# [Exercise directions]
In the entries below, find the string "TELECHARGER" and return each line holding it.

___

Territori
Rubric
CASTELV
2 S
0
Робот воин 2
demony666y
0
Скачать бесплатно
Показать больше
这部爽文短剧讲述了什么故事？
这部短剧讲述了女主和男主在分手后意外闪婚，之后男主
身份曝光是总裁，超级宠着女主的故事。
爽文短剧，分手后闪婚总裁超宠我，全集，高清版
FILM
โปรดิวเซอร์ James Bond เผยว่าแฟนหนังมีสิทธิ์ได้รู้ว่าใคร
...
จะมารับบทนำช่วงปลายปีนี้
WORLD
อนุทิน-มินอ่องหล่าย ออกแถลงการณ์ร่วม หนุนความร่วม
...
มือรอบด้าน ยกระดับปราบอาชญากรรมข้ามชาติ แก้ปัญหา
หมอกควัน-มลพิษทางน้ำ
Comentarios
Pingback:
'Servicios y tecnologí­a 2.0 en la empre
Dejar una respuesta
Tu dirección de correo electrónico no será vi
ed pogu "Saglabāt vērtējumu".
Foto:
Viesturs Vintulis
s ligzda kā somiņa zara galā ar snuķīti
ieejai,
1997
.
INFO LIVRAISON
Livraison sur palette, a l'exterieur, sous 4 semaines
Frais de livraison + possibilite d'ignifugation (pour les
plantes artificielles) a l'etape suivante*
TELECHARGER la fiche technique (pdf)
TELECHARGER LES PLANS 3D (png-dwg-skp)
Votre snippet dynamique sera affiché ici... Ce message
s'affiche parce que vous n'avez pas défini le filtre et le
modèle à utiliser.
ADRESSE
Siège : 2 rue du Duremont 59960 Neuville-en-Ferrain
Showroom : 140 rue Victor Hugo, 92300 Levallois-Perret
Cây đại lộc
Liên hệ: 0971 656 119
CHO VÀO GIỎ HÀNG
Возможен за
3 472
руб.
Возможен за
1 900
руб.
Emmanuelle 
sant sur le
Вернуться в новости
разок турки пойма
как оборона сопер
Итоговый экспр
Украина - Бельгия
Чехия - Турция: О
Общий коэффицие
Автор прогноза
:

___

# [Answer to the problem]
TELECHARGER la fiche technique (pdf)
TELECHARGER LES PLANS 3D (png-dwg-skp)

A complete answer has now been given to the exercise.